**課題一覧**:
**1.** 本文の内容を二文で要約しなさい。
**2.** 本文の「まったりもったり~自閉症息子のいる暮らし@ちびくまママ」から「それは、息子の障碍がわかるずっと前からのことです。」までを、その両方を含めて一字一句違えずに書き写しなさい。

雲のむこうはいつも青空

まったりもったり~自閉症息子のいる暮らし@ちびくまママ

「おこらないでね。」

2005年06月06日 | adorably autistic
自閉っ子を育てていると、いろいろ誤解や偏見にさらされることも多いですが
私がよく言われてきたのは「母親がちゃんと叱らないのが悪い」。

確かに、私が息子に対して声を荒げることは滅多にありません。
それは、息子の障碍がわかるずっと前からのことです。
なぜかというと、彼は、明らかに大声に対して怯える子どもだったからです。
怒鳴っているわけではなくても、勢いのある喋り方や大きな声を聞くと、
びくっと体を固くして泣きはじめる、そんな子どもでした。

いろいろ困ったことはしでかしてくれるけれど、基本的に穏やかで
ニコニコ笑顔の可愛い息子に対して、怒鳴りつけて言う事をきかせる、と
いうのは、とても非人道的に思えたのです。

「お母さんが、ちゃんと『ダメ!』と言わなきゃだめ」
「口で言ってわからないなら、体でわからせるくらいの気持ちでいないと、
 こういう子のしつけはできないんじゃないの?」
「お母さんが、子どもの言いなりになってしまっているんじゃない?」
親戚や、保育士さんや、知人など、「善意の」人々にどんなに
「アドバイス」されても、「あ~、だめだあ」の「ダメ」に
反応して泣いて怯えるような子どもに、私は「ダメ!」とは言えなかったのでした。

今も息子は「ダメ」「やめて」といった否定的な言葉に、過敏に反応します。

**掲載一覧**:
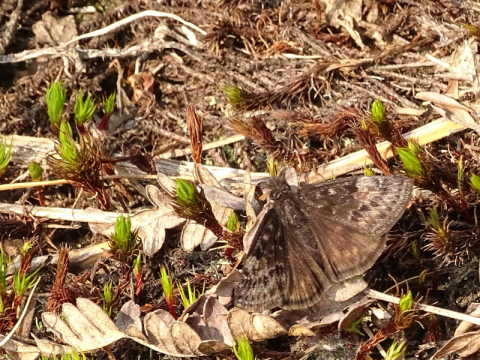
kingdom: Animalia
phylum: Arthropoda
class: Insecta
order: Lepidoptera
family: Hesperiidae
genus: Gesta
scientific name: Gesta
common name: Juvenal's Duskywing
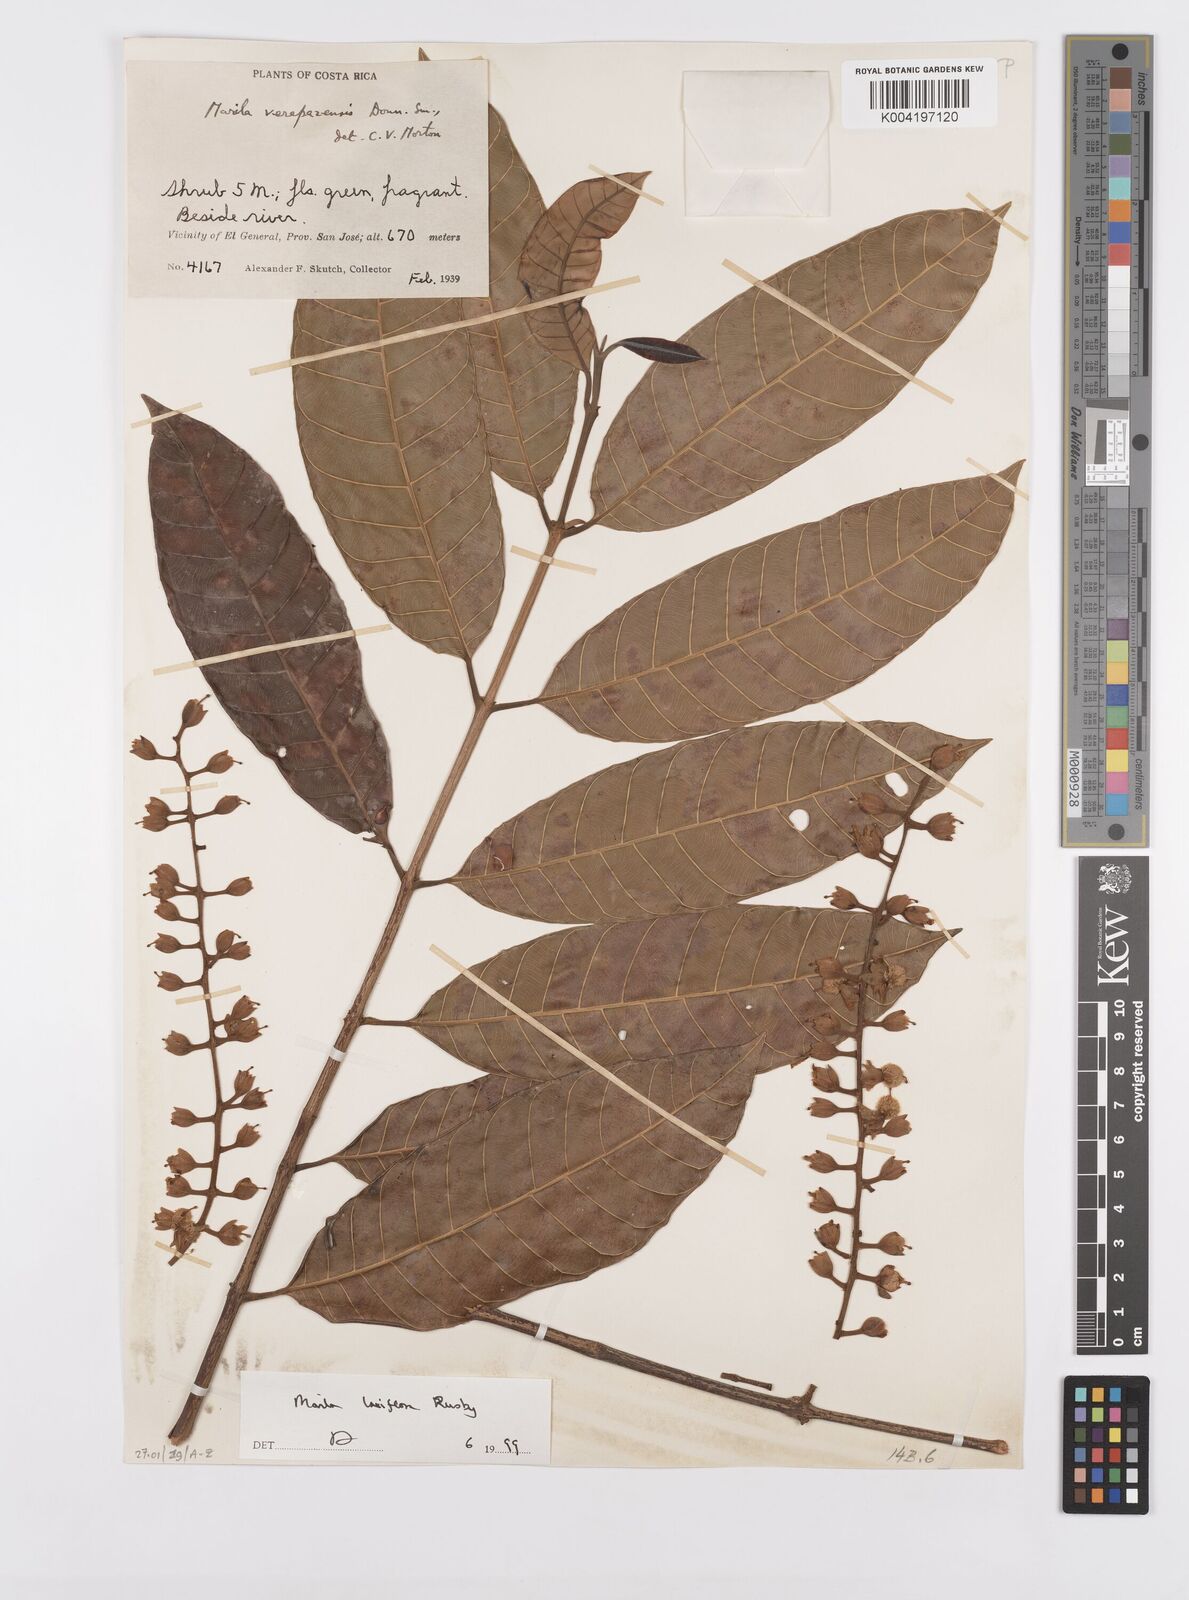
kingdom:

...

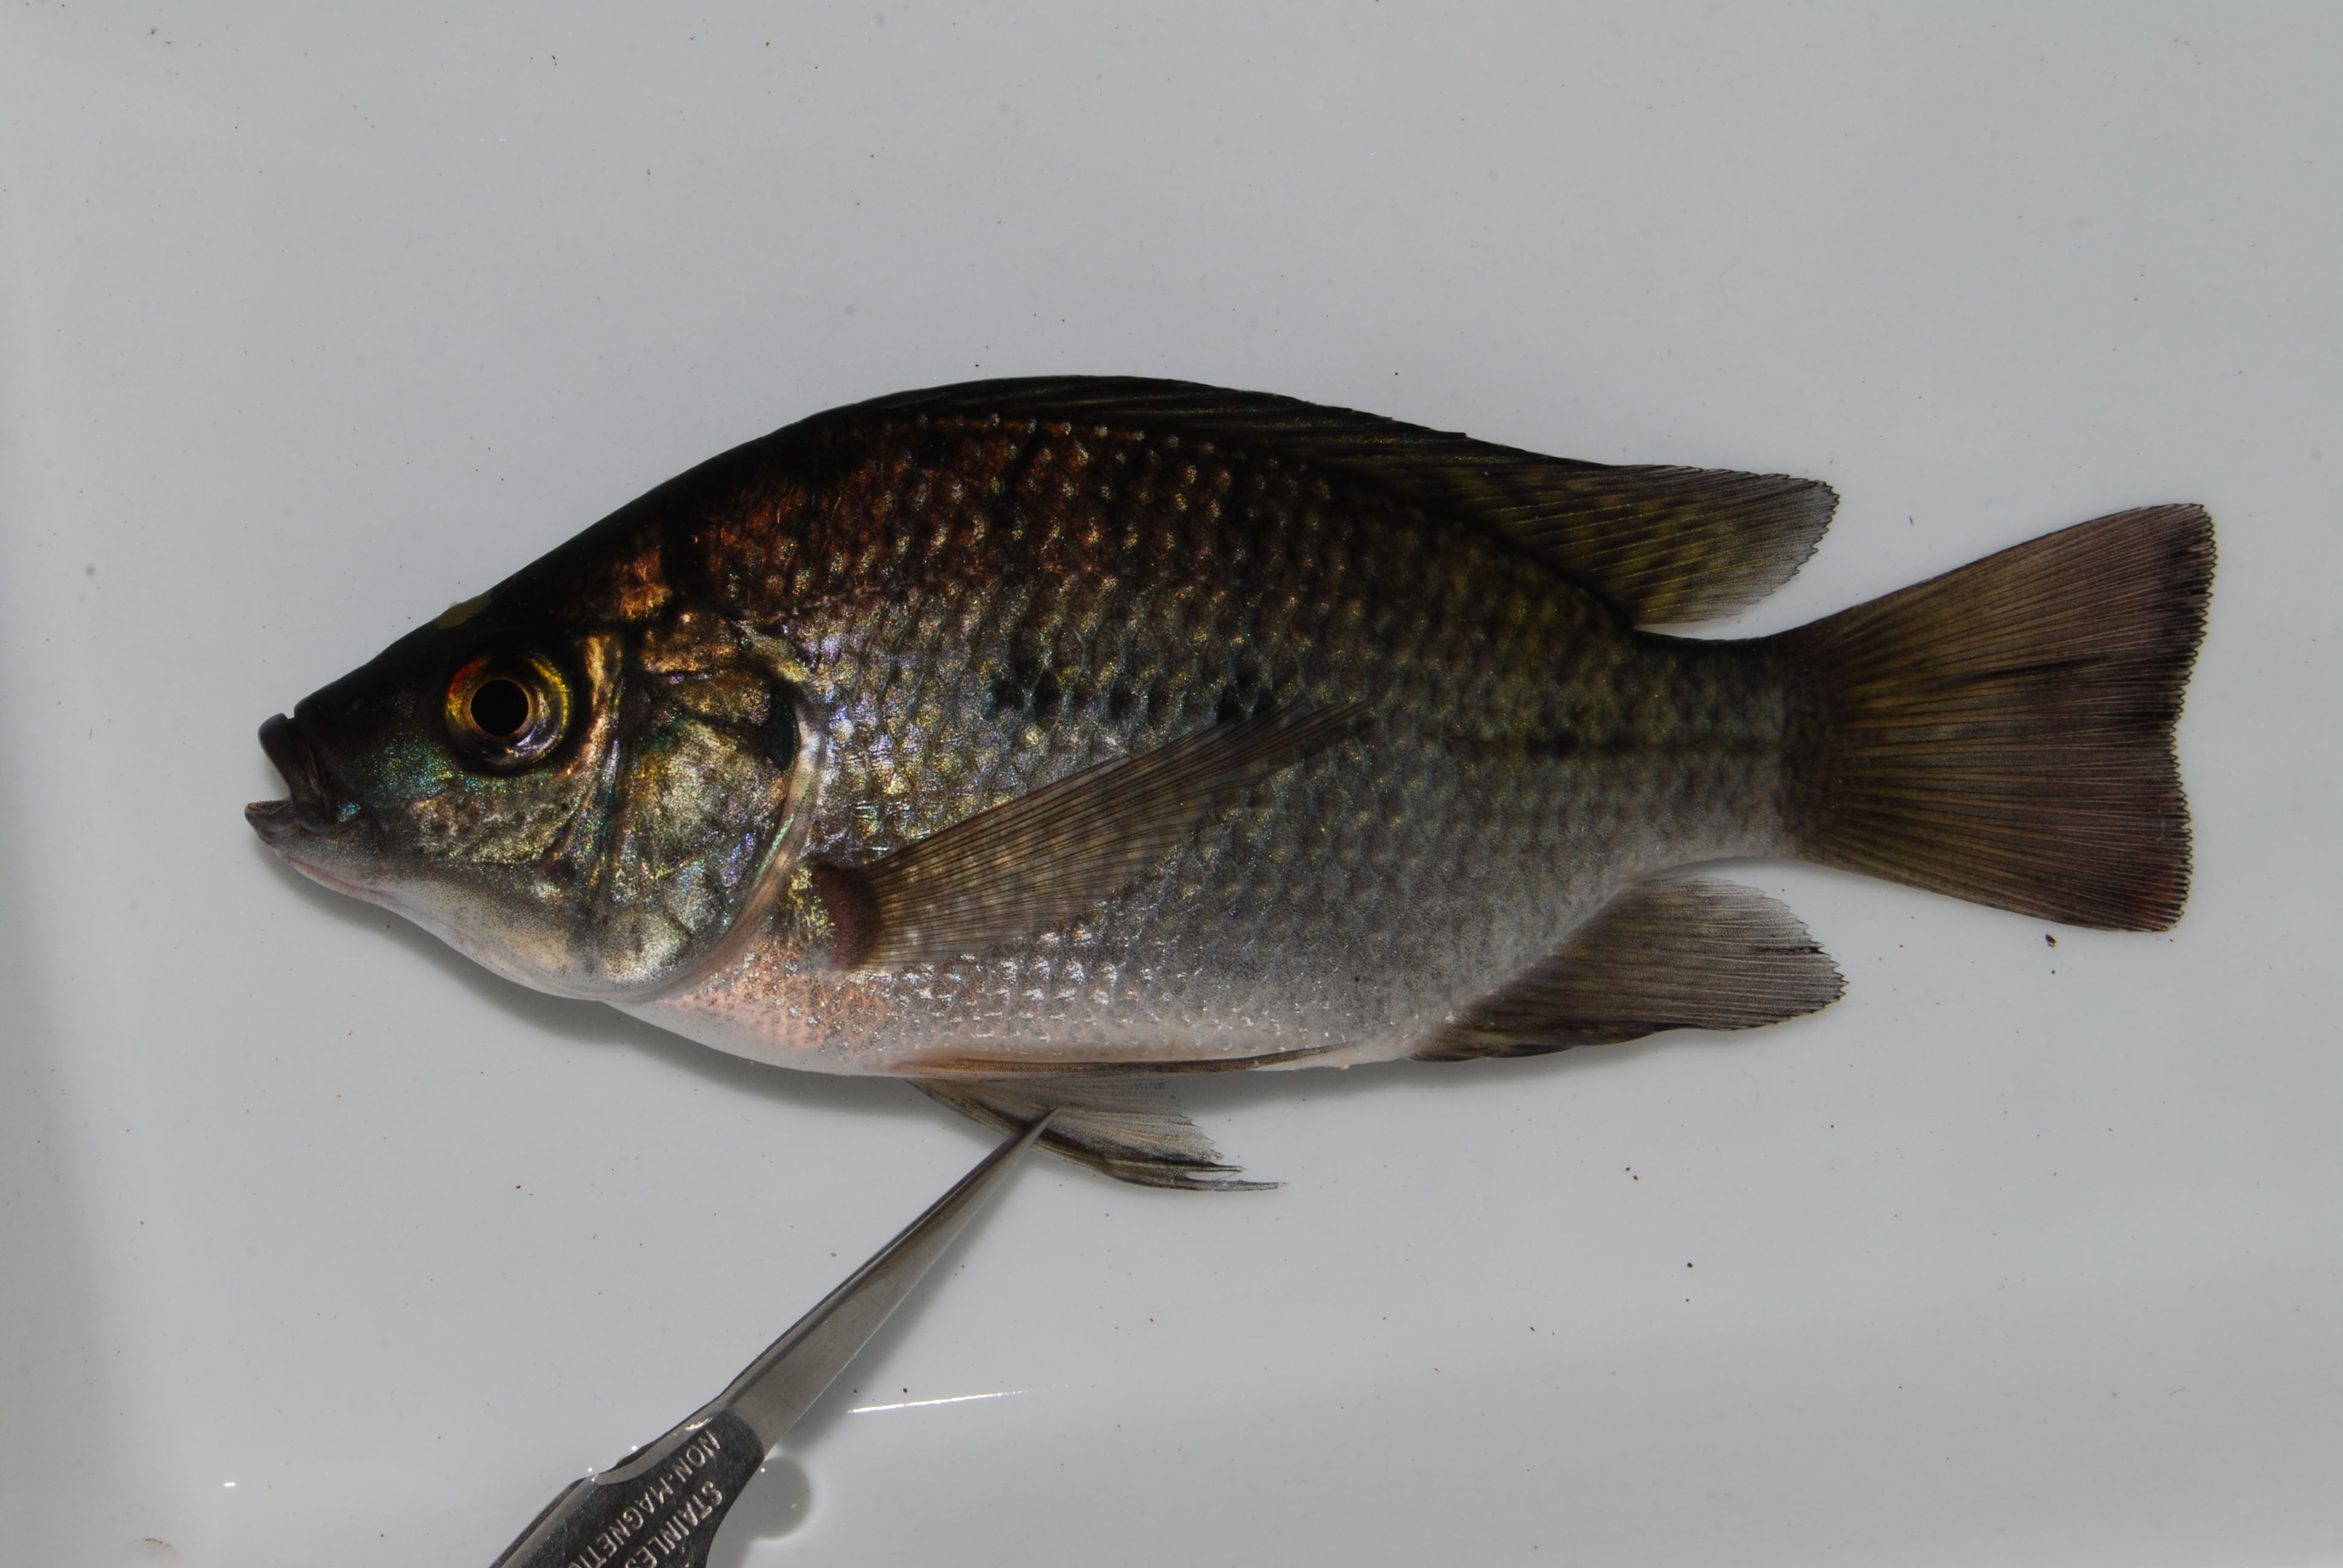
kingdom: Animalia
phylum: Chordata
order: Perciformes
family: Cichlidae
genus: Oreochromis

**解答例**:
**1.** 自閉症の息子を育てる筆者は、「母親がちゃんと叱らないのが悪い」とよく言われてきたが、大声に怯える子どもだった息子に対して、障碍がわかるずっと前から声を荒げることは滅多になかった。親戚や保育士さん、知人などにどんなに「アドバイス」されても、筆者は息子に「ダメ!」とは言えず、今も息子は「ダメ」「やめて」といった否定的な言葉に過敏に反応する。

**2.**
まったりもったり~自閉症息子のいる暮らし@ちびくまママ

「おこらないでね。」

2005年06月06日 | adorably autistic
自閉っ子を育てていると、いろいろ誤解や偏見にさらされることも多いですが
私がよく言われてきたのは「母親がちゃんと叱らないのが悪い」。

確かに、私が息子に対して声を荒げることは滅多にありません。
それは、息子の障碍がわかるずっと前からのことです。